### Transcribed page contents
---*---

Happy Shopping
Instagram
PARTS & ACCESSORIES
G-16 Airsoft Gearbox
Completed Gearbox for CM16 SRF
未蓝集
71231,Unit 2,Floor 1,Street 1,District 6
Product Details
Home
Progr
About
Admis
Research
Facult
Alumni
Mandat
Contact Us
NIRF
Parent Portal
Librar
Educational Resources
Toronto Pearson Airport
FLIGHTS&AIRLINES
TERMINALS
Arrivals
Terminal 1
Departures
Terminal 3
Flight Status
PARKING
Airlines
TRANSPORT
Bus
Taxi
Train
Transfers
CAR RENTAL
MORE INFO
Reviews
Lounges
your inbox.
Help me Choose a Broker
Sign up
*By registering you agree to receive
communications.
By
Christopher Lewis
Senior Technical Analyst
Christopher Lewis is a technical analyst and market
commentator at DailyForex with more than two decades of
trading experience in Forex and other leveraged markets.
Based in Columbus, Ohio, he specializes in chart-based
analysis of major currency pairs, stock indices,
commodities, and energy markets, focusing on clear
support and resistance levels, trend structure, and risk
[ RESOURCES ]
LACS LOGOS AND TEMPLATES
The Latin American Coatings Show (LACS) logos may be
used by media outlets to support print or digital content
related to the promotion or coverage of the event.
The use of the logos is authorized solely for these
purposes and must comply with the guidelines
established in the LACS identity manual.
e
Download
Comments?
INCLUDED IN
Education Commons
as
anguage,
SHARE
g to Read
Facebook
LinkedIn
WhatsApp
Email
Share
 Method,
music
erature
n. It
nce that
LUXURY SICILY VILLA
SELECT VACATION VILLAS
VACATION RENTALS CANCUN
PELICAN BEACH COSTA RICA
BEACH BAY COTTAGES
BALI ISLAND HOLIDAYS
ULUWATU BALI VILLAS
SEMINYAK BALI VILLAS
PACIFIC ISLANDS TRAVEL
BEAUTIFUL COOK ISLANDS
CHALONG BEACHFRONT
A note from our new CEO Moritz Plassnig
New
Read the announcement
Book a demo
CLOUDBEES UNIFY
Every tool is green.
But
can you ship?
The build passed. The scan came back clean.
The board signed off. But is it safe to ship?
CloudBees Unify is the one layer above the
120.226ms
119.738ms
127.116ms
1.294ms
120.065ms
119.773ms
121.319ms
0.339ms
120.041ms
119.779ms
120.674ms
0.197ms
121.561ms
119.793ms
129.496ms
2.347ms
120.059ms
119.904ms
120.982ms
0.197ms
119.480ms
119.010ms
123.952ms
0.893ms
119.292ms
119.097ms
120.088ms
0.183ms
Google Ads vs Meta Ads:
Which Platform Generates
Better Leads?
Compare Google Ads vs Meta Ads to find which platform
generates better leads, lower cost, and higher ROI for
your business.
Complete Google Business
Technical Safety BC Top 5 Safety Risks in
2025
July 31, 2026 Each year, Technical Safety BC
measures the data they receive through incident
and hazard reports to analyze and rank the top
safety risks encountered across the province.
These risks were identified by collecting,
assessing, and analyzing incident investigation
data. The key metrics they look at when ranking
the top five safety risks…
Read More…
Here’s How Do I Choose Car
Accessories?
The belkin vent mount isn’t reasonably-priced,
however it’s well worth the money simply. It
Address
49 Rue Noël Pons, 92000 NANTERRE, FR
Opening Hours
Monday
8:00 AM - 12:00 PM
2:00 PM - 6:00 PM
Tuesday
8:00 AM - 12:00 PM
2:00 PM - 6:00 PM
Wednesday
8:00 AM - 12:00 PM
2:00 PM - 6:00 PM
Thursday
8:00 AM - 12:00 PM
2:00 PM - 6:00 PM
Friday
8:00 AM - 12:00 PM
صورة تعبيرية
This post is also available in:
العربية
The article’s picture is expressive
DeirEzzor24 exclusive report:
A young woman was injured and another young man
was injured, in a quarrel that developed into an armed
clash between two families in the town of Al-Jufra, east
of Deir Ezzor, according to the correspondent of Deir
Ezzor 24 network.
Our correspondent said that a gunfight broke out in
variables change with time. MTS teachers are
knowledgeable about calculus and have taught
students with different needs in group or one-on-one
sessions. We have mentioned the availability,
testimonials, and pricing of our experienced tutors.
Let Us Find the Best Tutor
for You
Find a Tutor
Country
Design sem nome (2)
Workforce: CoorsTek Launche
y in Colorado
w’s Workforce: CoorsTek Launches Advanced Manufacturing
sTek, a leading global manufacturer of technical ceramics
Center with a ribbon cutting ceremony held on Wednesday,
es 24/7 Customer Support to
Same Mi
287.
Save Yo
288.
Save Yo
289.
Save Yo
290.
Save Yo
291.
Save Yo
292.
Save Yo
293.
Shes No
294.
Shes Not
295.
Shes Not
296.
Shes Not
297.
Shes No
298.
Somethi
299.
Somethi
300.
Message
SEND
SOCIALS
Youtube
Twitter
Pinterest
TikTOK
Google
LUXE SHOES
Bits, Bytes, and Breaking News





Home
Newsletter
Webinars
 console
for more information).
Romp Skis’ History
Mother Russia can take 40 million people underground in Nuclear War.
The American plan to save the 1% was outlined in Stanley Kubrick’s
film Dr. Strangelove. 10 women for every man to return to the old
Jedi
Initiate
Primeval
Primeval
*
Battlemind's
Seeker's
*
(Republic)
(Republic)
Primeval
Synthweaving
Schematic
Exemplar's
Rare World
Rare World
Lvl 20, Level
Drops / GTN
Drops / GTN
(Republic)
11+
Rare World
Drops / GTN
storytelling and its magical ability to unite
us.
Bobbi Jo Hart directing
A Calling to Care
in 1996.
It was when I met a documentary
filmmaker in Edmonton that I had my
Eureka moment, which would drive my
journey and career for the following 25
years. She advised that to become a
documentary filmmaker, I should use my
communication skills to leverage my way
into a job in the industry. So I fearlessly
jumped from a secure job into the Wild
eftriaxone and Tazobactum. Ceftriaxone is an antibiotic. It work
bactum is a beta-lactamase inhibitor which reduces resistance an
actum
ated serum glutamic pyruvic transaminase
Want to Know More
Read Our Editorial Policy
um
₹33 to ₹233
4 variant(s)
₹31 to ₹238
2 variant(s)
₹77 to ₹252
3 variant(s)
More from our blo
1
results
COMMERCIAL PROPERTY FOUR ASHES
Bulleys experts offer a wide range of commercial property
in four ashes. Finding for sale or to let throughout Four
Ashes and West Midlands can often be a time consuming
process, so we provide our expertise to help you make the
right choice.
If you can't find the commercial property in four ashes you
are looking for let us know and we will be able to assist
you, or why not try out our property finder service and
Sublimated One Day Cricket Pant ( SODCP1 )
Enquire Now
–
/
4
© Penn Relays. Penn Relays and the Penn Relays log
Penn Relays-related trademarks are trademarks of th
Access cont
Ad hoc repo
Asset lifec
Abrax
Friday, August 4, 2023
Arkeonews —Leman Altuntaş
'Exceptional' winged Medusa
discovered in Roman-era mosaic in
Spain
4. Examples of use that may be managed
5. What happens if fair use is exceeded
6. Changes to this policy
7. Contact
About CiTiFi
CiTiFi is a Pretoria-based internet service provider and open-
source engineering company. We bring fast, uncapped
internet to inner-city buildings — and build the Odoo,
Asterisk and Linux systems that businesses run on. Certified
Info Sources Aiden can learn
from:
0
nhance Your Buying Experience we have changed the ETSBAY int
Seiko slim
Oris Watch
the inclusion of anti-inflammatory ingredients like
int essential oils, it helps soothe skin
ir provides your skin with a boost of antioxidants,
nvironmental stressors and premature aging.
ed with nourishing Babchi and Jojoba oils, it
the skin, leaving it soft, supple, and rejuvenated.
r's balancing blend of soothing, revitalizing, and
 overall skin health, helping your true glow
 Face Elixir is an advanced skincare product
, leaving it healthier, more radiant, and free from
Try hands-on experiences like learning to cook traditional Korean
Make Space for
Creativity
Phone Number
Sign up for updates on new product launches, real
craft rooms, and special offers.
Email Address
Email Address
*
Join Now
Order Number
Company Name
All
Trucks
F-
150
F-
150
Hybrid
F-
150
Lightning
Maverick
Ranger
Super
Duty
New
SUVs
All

---*---

### THE PROBLEM
Each line of the entries that contains the word "Christopher" should be listed.

### THE COMPLETED TASK
Christopher Lewis
Christopher Lewis is a technical analyst and market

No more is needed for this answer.